We solved the first problem by implementing the solution proposed in this comment https://github.com/rstudio/plumber/issues/496#issuecomment-541402503
We have tried to solve the second problem by adding a postserialize hook that will run gc(). This solution generated a significant change because it frees the objects used in the API. However, we have detected that the memory consumed by the file that is being delivered to the user is not released since the postserialize occurs before the delivery of information to the user is completed.
We have detected this problem because in our case we always have an active process to attend to the API requests. If we did not have an always active process this problem would not be a concern.

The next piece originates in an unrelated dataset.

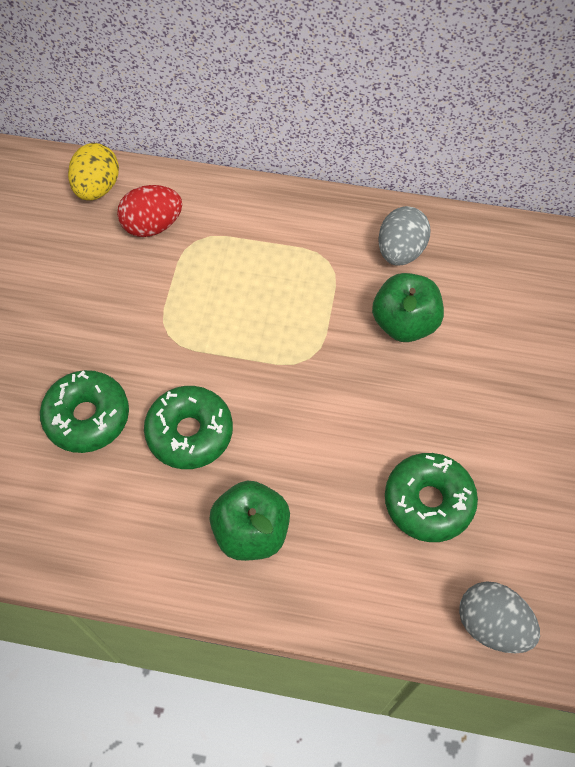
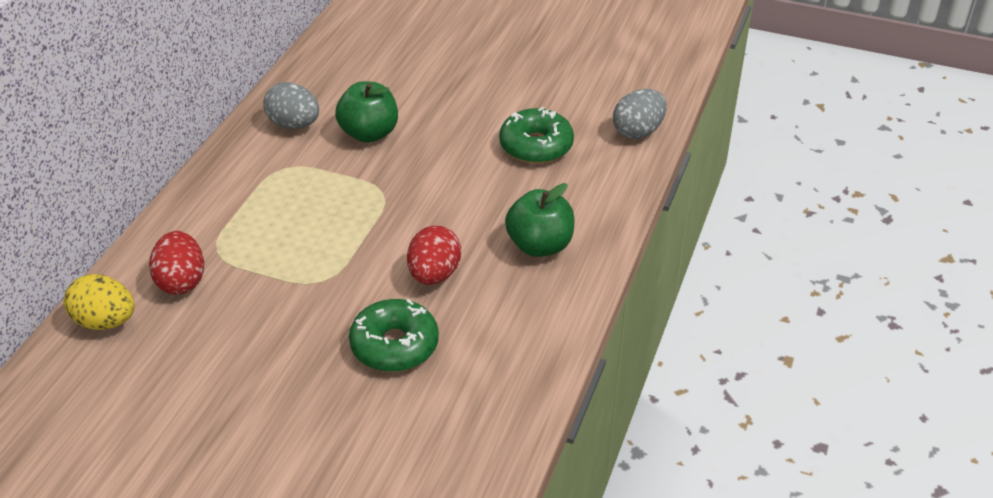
camera: 80 degrees left, 20 degrees down
green donut [144,386,233,469] -> red egg [407,225,461,285]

Below I leave the code that we have used to test the problem, with the postserialize solution.
library(plumber)
library(readr)
#* @apiTitle Plumber Test Memory Leak
#* Download data
#* @get /download_data
#* @serializer csv
function() {
data <- data.frame(
COLUMN_1 = rep("COLUMN_1",1e+8),
COLUMN_2 = rep("COLUMN_2",1e+8),
COLUMN_3 = rep("COLUMN_3",1e+8),
COLUMN_4 = rep("COLUMN_4",1e+8),
COLUMN_5 = rep("COLUMN_5",1e+8)
)
return(data)
}
#* @plumber
function(pr) {
pr %>%
pr_hook("postserialize", function(req) {
if (req$PATH_INFO != "/" & req$PATH_INFO != "/openapi.json") {
later::later(function() {
gc(reset = TRUE, full = TRUE)
}, delay = 0)
}
})
}
I think this topic becomes relevant when we talk about APIs in a productive environment with high demand (hosted in posit connect for example).
Regards,